§ **Extract to read**
┄┄┄┄┄┄┄┄┄┄┄┄┄┄┄┄┄┄┄┄

FIG. 2 is a block diagram schematically showing a live-round shooting simulation provision apparatus according to at least one embodiment.


A live-round shooting simulation provision apparatus 150 according to at least one embodiment includes a simulation image controller 210, a gaze determination unit 212, a sensing processing unit 220, an impact point calculation unit 230, a target position calculation unit 240, a movement path calculation unit 250, and a result calculation unit 260. A live-round shooting simulation provision apparatus 150 according to at least one embodiment is described as being realized by a hardware module that provides shooting simulation for shooting practice using live rounds. However, the present disclosure is not limited thereto. The live-round shooting simulation provision apparatus may be realized by a software module loaded in a predetermined shooting control device so as to use hardware.


The simulation image controller 210 performs control such that the simulation image data is transmitted to the projector 110, which is installed in the live-round shooting room, and the simulation image is output to a specific area in the live-round shooting room. Here, the simulation image is a first-person image in which the shooter takes shooting practice or shooting training or plays a shooting game while looking at a target, a background, etc. The simulation image may be an image similar to an image for a shooting game or a first-person shooter (FPS). The simulation image may be output to at least three inner walls of the live-round shooting room or to an image screen 120 installed so as to be spaced apart from at least three inner walls by a predetermined distance in the state of being parallel to the inner walls.

┄┄┄┄┄┄┄┄┄┄┄┄┄┄┄┄┄┄┄┄

§ **Data segment**
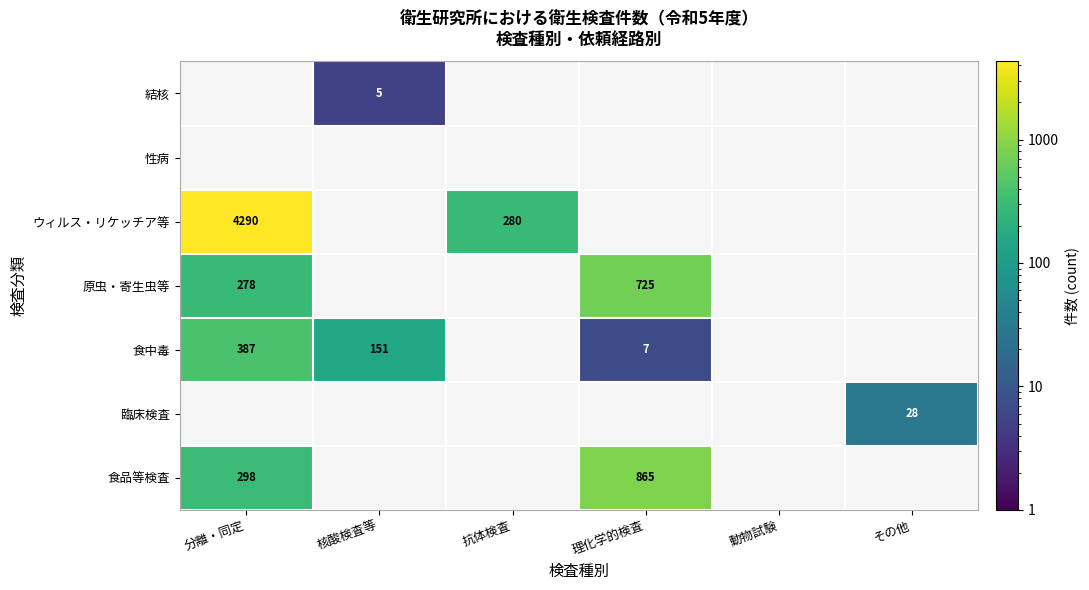

Is it true that 食中毒 equals 151 at 核酸検査等?

True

┄┄┄┄┄┄┄┄┄┄┄┄┄┄┄┄┄┄┄┄

§ **What to do**
(1) Answer from the shooting simulation excerpt:
(a) Which component does the simulation image controller 210 send the simulation image data to?
(b) Besides a hardware module, how may the live-round shooting simulation provision apparatus be realized?
(c) At least how many inner walls of the live-round shooting room may the simulation image be output to?
(2) Go on with the shooting simulation excerpt, starting after its last sentence.
The data on this page is not needed for this work.

§ **Answers for the tasks**
(1)
(a) The projector 110, which is installed in the live-round shooting room.
(b) As a software module loaded in a predetermined shooting control device so as to use hardware.
(c) At least three inner walls.

(2)
The simulation image controller 210 may transmit the simulation image data previously stored in the live-round shooting simulation provision apparatus 150 to the projector 110. However, the present disclosure is not limited thereto. For example, the shooting simulation provision apparatus 150 may further include a data acquisition unit (not shown) for acquiring simulation image data corresponding to the shooting practice theme from an external server. Here, the external server may be a server for providing simulation image data corresponding to a shooting practice theme, such as a shooting game, basic shooting practice, shooting sport practice, a military operation, terror training, or hostage rescue. In this case, the simulation image controller 210 transmits the simulation image data corresponding to the shooting practice theme to the projector 110 such that the simulation image about the shooting practice theme is output.


The simulation image controller 210 may be operated together with the gaze determination unit 212 and the sensing processing unit 220 in order to change the simulation image data that is transmitted to the projector 110. In other words, the simulation image controller 210 may control the simulation image data in order to reflect, in real time, shooting practice situations that occur in the live-round shooting room in the simulation image based on the sensing information received from the sensors 130.


The gaze determination unit 212 determines the gaze position of the shooter based on the gaze sensing information acquired from the sensors 130. The gaze determination unit 212 may determine the gaze position of the shooter using the gaze sensing information acquired from the gaze sensor 132 mounted at a hat of the shooter or to a sound device 140 that the shooter wears, such as a headset. That is, the gaze determination unit 212 may determine the gaze position of the shooter, such as the gaze direction of the shooter, the screen corresponding to the gaze of the shooter, the height of the gaze of the shooter, and the movement of the gaze of the shooter, based on the gaze sensing information. Here, the gaze sensing information may be information including variation of the gaze by being oriented upwards, downward, leftwards, and rightwards relative to the predetermined reference gaze or the coordinate value at which the gaze of the shooter is sensed, which is one of the predetermined coordinate values on the wall of the live-round shooting room or on the image screen 120.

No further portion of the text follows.